***** Data extract *****

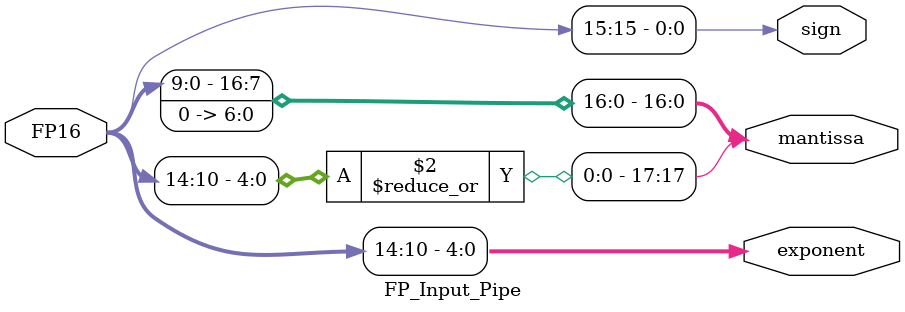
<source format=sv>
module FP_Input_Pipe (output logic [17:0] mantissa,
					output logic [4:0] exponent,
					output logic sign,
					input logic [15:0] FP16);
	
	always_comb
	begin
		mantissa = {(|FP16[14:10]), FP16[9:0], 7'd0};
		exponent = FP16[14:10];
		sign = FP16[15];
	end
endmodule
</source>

*****
***** Data extract *****

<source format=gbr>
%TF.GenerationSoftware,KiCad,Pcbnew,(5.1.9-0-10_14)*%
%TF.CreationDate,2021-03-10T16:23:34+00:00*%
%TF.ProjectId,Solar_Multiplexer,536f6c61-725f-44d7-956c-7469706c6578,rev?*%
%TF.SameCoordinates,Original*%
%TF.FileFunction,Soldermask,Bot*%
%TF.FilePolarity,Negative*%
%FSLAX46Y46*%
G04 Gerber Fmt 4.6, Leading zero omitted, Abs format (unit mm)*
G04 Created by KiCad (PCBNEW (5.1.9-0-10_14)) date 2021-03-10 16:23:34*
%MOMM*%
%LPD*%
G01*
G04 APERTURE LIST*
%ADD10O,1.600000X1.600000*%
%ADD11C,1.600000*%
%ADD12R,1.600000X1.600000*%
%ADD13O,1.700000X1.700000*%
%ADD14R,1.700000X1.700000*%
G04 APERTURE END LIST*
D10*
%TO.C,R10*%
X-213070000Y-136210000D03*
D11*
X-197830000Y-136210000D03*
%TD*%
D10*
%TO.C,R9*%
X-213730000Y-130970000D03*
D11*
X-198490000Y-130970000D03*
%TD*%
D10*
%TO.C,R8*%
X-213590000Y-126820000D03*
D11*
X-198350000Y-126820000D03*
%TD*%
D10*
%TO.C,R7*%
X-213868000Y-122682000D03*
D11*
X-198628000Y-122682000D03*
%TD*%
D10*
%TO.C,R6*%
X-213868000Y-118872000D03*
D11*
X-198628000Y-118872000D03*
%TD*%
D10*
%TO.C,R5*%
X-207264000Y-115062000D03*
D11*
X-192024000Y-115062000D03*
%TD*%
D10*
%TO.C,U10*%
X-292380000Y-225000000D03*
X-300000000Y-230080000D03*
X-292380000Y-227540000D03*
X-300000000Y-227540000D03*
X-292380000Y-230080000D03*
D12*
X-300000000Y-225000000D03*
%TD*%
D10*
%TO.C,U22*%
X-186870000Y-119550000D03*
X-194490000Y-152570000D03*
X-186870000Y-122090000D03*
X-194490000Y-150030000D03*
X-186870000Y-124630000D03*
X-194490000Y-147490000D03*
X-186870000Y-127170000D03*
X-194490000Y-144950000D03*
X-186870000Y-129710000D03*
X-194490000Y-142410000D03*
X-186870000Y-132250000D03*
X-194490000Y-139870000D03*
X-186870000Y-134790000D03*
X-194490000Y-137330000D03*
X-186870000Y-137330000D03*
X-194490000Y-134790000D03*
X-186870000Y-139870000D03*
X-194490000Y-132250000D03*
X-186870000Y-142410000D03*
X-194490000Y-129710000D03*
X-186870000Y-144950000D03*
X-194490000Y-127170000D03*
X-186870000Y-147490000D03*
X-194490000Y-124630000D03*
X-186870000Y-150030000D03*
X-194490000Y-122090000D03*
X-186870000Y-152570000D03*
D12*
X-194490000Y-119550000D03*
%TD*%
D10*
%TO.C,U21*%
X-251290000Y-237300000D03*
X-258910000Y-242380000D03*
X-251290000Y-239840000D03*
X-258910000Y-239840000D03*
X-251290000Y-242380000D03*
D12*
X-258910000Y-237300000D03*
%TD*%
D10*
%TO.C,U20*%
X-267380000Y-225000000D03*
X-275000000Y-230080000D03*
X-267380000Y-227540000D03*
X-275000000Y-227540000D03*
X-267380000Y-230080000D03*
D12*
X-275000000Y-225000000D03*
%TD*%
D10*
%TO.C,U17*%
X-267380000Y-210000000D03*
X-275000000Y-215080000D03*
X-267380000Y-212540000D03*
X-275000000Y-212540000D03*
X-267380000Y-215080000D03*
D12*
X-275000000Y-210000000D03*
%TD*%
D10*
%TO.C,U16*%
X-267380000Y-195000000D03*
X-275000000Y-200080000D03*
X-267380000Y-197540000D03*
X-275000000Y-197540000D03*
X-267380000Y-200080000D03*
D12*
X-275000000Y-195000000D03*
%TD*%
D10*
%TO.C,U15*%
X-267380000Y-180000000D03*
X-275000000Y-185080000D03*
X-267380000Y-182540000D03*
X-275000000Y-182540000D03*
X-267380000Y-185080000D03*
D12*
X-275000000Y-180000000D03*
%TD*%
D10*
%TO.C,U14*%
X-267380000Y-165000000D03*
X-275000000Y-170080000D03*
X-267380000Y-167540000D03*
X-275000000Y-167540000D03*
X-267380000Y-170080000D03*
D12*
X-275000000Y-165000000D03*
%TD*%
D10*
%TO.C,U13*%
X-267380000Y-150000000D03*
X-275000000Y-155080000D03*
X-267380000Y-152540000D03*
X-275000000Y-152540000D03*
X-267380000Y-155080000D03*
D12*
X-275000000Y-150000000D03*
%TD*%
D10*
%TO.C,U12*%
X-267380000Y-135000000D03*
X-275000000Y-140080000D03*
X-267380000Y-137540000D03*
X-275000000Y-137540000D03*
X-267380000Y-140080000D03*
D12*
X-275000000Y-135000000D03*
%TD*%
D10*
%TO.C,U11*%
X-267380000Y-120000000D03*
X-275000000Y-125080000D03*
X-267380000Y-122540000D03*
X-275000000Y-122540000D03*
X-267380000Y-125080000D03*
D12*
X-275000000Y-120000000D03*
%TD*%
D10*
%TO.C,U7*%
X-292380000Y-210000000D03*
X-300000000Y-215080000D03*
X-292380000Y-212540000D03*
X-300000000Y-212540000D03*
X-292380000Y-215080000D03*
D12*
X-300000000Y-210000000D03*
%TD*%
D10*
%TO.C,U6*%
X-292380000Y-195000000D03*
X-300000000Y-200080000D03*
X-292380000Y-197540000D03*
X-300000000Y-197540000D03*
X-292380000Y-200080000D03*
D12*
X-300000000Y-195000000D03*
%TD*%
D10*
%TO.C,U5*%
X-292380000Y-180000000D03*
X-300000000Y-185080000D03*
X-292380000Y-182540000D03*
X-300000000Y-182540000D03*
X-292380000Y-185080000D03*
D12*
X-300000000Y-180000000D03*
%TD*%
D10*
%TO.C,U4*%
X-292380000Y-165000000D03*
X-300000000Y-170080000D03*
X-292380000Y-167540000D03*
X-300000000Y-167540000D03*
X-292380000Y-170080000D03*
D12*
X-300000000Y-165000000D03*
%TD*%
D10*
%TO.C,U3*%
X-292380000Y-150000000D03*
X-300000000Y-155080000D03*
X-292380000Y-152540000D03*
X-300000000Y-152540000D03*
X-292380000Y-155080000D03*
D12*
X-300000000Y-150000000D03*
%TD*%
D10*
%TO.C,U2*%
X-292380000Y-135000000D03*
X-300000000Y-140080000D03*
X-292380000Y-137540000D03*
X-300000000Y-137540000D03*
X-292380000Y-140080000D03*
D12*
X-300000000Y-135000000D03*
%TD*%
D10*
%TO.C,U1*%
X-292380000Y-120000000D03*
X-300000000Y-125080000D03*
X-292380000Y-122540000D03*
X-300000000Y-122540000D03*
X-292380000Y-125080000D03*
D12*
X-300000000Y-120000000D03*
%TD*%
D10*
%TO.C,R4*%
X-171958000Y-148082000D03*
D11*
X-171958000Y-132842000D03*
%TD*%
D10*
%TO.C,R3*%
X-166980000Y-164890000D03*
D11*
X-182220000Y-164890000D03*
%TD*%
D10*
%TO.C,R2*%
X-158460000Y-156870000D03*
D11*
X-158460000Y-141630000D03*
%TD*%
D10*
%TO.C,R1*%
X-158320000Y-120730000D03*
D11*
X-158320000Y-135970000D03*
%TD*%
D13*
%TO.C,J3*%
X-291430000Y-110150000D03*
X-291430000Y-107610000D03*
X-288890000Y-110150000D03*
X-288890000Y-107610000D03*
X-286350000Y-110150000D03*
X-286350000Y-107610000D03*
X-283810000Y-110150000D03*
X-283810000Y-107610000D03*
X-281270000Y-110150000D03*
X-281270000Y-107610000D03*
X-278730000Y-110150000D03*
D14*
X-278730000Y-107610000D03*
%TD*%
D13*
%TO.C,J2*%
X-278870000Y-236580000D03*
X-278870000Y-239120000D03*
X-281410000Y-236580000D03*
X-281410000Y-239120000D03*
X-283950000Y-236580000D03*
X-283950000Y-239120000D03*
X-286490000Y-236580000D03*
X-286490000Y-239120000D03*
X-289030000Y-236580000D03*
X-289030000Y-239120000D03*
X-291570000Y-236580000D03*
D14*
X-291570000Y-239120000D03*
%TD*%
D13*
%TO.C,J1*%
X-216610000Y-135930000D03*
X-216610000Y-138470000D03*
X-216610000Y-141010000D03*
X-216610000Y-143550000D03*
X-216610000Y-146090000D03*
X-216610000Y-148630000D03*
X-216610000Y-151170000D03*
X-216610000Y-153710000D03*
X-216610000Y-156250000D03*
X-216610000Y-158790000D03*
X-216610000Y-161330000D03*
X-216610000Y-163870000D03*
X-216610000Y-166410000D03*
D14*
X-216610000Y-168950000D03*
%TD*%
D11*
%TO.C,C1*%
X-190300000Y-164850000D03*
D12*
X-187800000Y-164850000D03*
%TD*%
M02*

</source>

*****

● **Task instructions**
Please reproduce the lines from the line with "X-275000000Y-210000000D03*" to the line with "X-267380000Y-180000000D03*", both ends included, exactly as they appear above.

● **Written response**
X-275000000Y-210000000D03*
%TD*%
D10*
%TO.C,U16*%
X-267380000Y-195000000D03*
X-275000000Y-200080000D03*
X-267380000Y-197540000D03*
X-275000000Y-197540000D03*
X-267380000Y-200080000D03*
D12*
X-275000000Y-195000000D03*
%TD*%
D10*
%TO.C,U15*%
X-267380000Y-180000000D03*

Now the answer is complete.